Он молча смотрит, как я открываю электрический сейф и вешаю на место ключ. Потом мы закрываем за собой дверь. Он ведет меня к выходящей на Сванекегаде калитке в изгороди. Она открыта. Когда мы проходим через нее, он наклоняется над замком, и тот щелкает.
Его машина стоит на следующей улице. Мне приходится поддерживать его одной рукой. Другой я держу пакет для мусора, наполненный другими пакетами для мусора. Полицейская патрульная машина медленно проезжает мимо нас. Но не останавливается. Так много всего можно увидеть на улицах в это время. Должны же люди иметь возможность проводить время так, как им нравится.
Он рассказывал мне, что пытается отдать свою машину в музей старых автомобилей.
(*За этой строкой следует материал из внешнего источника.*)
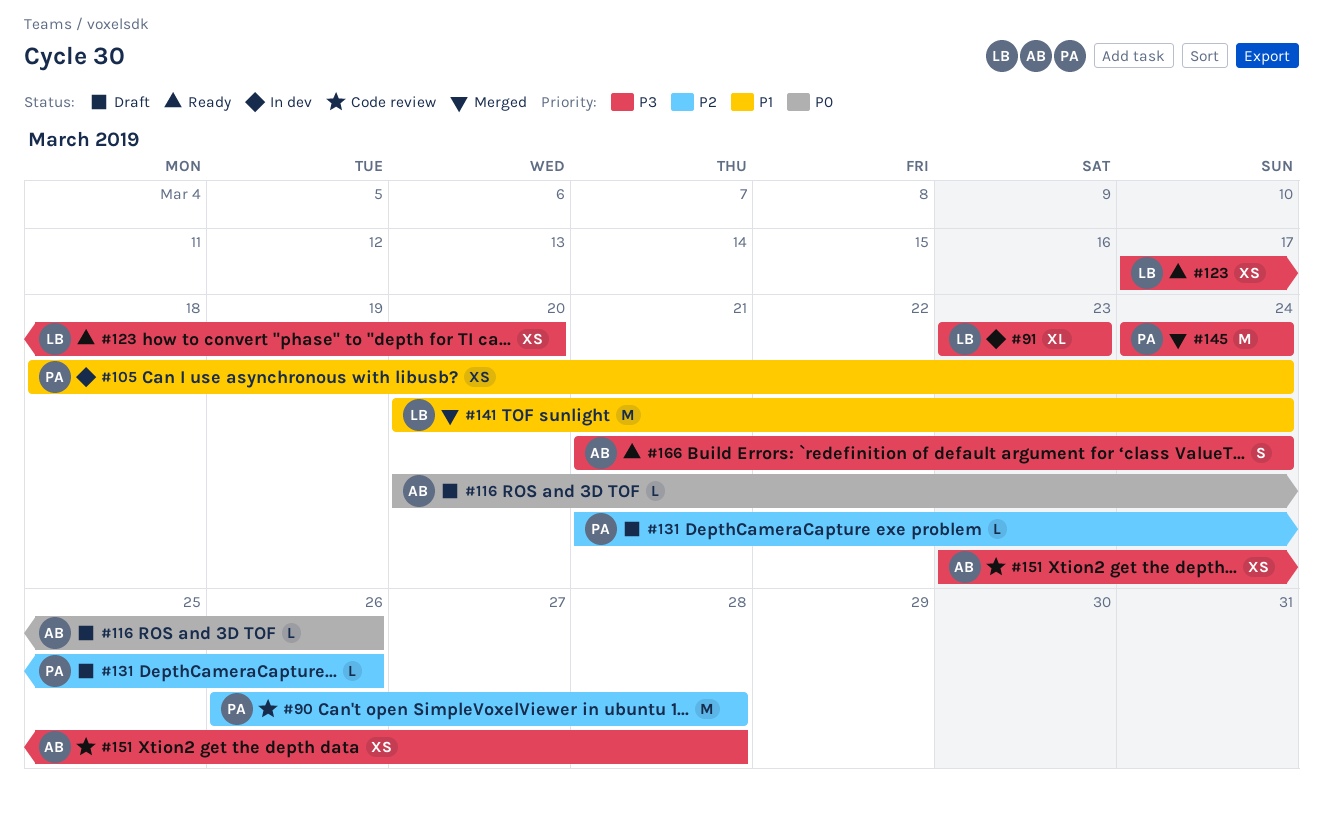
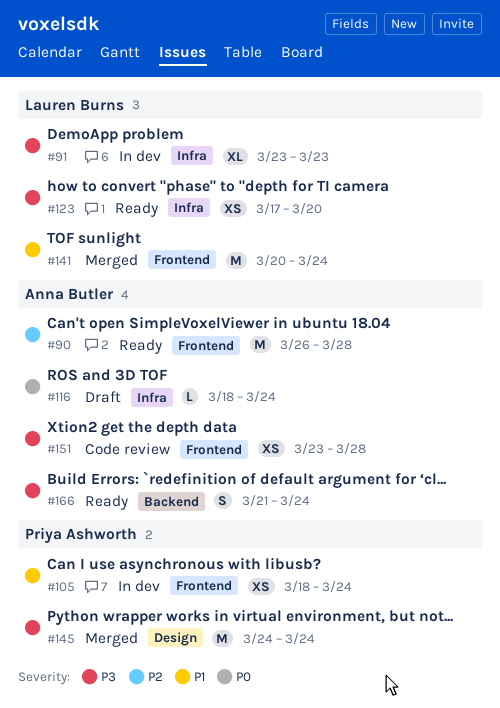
#90, status: Code review -> Ready
#90, owner: Priya Ashworth -> Anna Butler
#116, start: Mar 20 -> Mar 18
#116, due: Mar 26 -> Mar 24
#131: present -> none

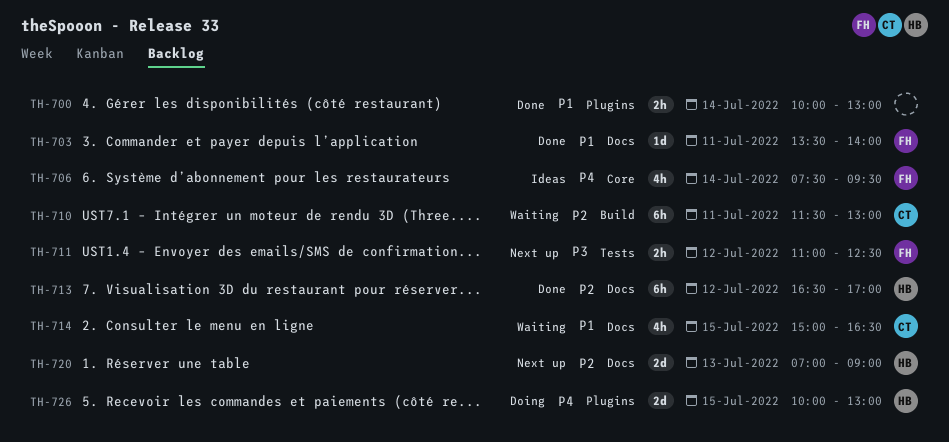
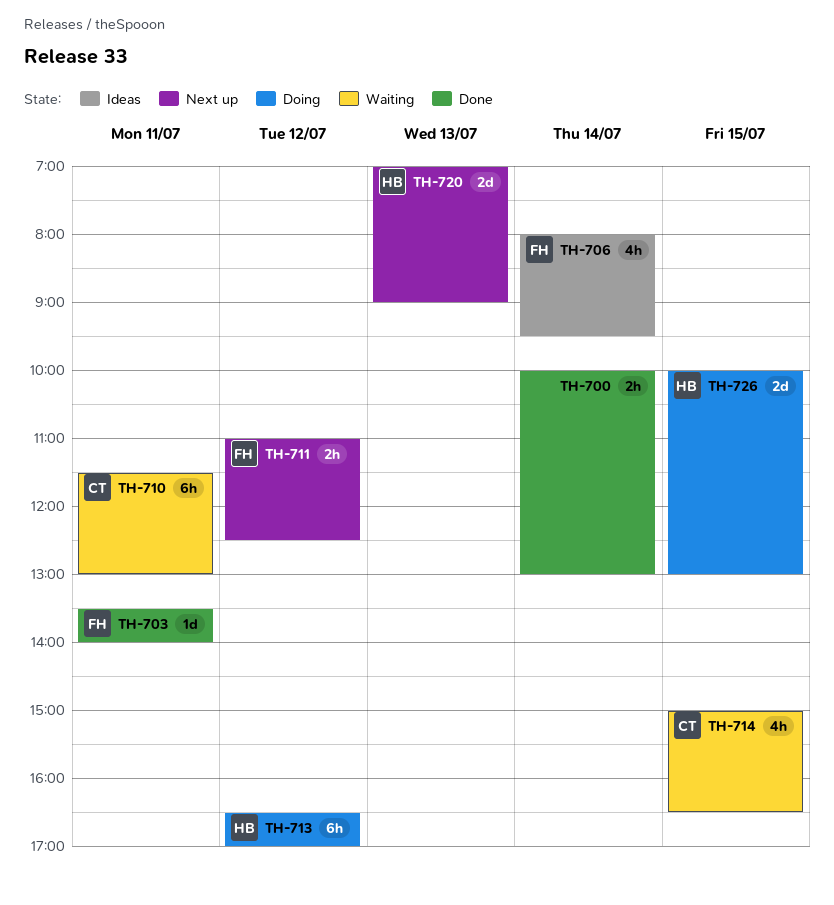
TH-706, begins: 07:30 -> 08:00
TH-713, status: Done -> Doing

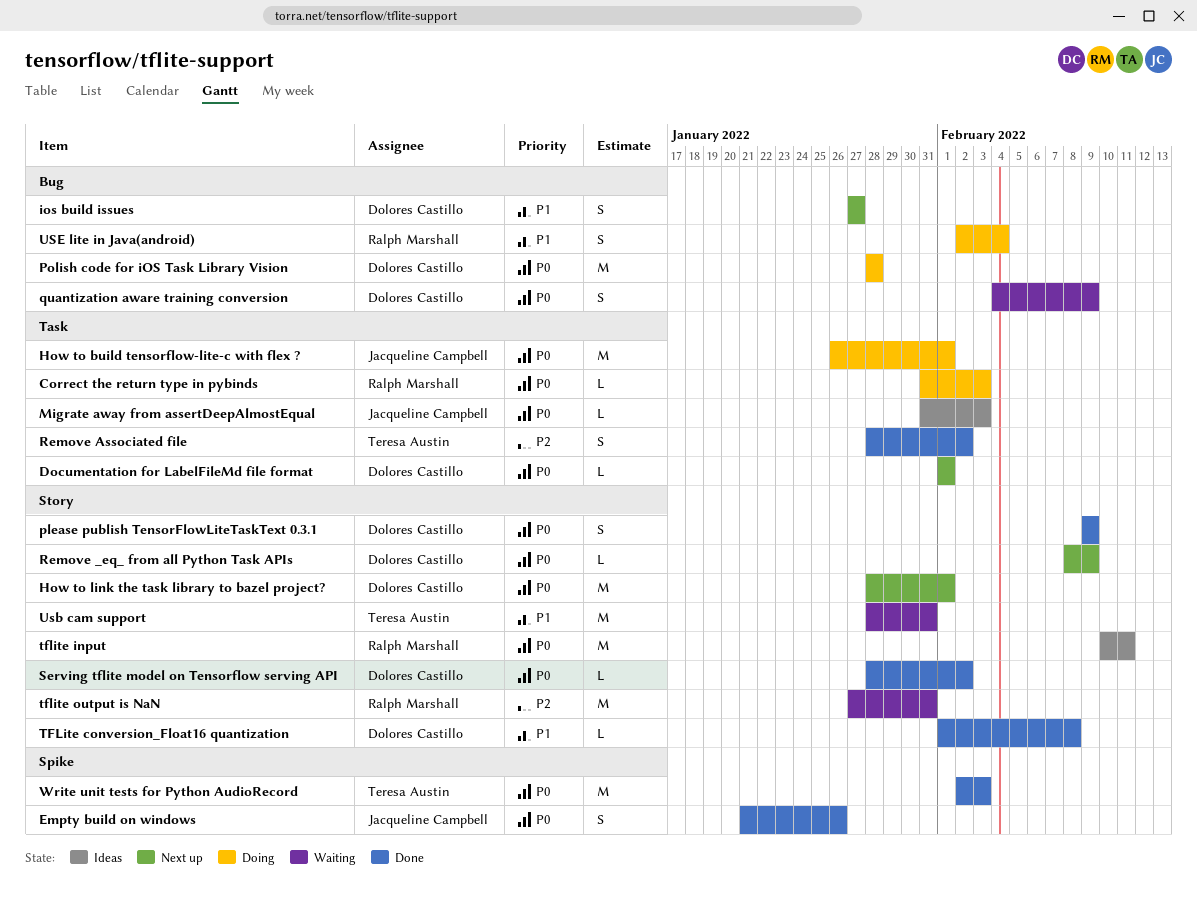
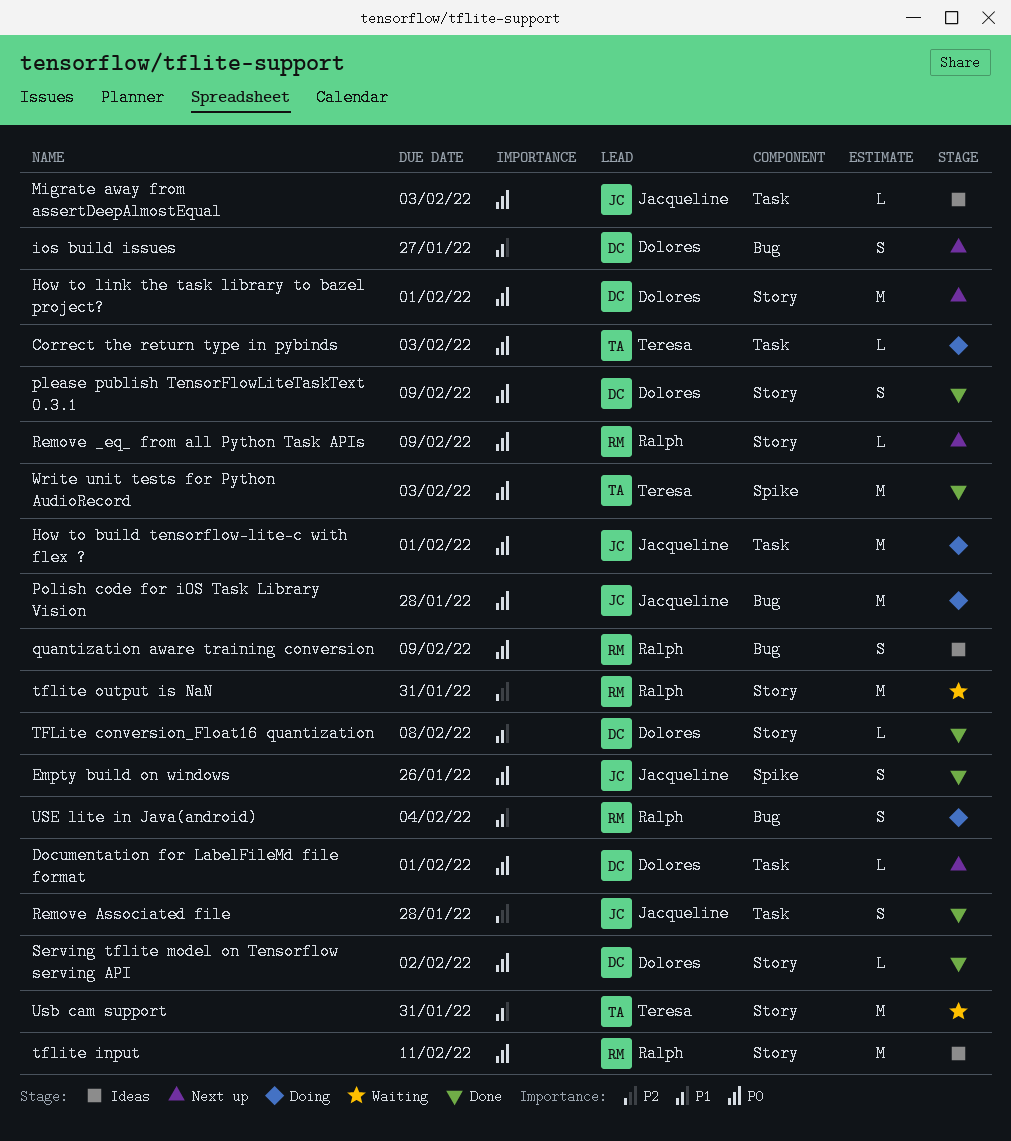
Correct the return type in pybinds, owner: Ralph Marshall -> Teresa Austin
Polish code for iOS Task Library Vision, owner: Dolores Castillo -> Jacqueline Campbell
quantization aware training conversion, status: Waiting -> Ideas
quantization aware training conversion, owner: Dolores Castillo -> Ralph Marshall
Remove _eq_ from all Python Task APIs, owner: Dolores Castillo -> Ralph Marshall
Remove Associated file, owner: Teresa Austin -> Jacqueline Campbell
Remove Associated file, due: Feb 2 -> Jan 28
Это “моррис 1000” 61-го года. Так он мне сказал. С красными кожаными сидениями, откидным верхом и деревянной приборной доской.
– Я не могу вести машину, – говорит он.
– У меня нет прав.
– Но ты водила когда-нибудь что-нибудь?
– Гусеничные машины по полярному льду.
Такому риску он все же не хочет подвергать свой “моррис”. Поэтому он ведет машину сам. За рулем для его большого тела мало места. В крыше много щелей, и мы страшно мерзнем. Я жалею о том, что ему уже давным-давно не удалось отдать ее в музей.
Температура упала – уже не около нуля, а настоящий мороз, и когда мы едем домой, начинает идти снег. Это qanik – мелкие, похожие на порошок снежинки.
Самые опасные лавины – это лавины порошкообразного снега. Их вызывают незначительные энергетические сдвиги, например, громкий звук. Они обладают очень маленькой массой, но двигаются со скоростью 200 километров в час, оставляя за собой фатальный вакуум. Случалось, что порошкообразные снежные лавины высасывали легкие из тела человека.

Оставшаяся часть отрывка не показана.